Author Sarah Shulman was also named one of Utne Reader’s 2009 Visionaries Who Are Changing Your World.

luccia rogers
11/13/2009 10:13:20 PM

Ms Schulman assumes that one's non-queer siblings would indeed stand up for the GLBT sibling. This is an interesting assumption that her own discoveries should lay to rest. The structural homophobia within families in the United States actually ensures that if the parents want the queer child abused and isolated by the family, that child will be abused and isolated by the family. After all, if the parents are willing to cause, and are capable of the physical and emotional harm of one child, how do the other children know they're safe? By participating in the physical and emotional harm of the gay, lesbian, bi, or trans child. It is a simple matter of survival. We must move on and quit trying to fit in and assimilate.
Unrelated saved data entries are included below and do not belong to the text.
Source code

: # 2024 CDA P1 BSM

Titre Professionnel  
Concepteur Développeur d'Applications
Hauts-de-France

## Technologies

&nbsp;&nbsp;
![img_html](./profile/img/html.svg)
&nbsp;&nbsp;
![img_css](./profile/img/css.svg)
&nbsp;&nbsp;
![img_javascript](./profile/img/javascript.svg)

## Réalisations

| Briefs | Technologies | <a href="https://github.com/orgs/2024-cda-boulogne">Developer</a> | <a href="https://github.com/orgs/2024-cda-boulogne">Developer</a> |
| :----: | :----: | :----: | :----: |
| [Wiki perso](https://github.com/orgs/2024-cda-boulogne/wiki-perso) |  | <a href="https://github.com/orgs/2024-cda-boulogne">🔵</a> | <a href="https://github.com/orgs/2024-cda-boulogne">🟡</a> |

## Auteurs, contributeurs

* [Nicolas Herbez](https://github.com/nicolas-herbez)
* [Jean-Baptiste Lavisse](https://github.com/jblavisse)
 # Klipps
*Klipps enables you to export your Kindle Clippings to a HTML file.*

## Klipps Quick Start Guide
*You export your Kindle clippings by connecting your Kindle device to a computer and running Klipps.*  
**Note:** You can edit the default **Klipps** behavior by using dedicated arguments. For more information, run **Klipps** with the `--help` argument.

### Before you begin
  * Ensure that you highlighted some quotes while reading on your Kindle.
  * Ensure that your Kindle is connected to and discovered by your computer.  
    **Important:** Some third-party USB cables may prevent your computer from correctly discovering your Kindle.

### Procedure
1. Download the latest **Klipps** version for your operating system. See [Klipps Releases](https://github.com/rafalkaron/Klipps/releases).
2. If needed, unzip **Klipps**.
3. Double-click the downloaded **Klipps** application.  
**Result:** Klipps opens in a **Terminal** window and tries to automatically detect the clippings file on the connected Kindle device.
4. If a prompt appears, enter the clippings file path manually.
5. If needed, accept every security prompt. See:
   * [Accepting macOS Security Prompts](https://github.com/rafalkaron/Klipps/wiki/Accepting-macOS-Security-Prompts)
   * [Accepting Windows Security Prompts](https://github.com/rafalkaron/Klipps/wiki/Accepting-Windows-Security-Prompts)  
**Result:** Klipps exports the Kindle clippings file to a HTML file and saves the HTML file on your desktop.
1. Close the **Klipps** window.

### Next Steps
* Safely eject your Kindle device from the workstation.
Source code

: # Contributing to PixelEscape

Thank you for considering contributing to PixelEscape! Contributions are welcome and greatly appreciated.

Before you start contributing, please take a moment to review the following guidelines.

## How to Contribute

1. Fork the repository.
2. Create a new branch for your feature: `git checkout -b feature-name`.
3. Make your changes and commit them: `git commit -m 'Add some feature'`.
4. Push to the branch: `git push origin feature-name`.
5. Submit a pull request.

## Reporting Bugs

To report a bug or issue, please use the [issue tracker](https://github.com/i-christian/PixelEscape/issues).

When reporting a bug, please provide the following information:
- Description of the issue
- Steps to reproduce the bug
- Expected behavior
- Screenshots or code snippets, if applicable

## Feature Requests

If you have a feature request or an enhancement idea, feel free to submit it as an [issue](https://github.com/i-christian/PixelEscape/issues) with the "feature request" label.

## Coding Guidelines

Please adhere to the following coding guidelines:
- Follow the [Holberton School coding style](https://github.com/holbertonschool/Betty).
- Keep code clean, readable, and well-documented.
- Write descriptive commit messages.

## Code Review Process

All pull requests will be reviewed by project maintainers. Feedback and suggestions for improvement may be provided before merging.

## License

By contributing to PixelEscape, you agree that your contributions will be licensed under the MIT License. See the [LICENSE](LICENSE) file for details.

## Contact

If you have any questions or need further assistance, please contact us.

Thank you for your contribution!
Our homophobic parents and siblings admit they hate us by their words and actions. That's the place to start the conversation. Or, we can accept their bigotry as being as much a part of them as our gayness and walk away from it and them. There is no sense and no logic that says anyone has to continue to maintain a relationship with people who hate, abuse, or despise one. My last phone call with my mother almost 13 years ago included an offer for her to get to know me as I really am, not as the fictional being she, my father, and my sisters used emotional, sexual, and physical abuse to try to create from me. I asked we not speak until she was willing to meet the real person I was. Her silence, and my sisters', speaks volumes of the depths of their homophobia.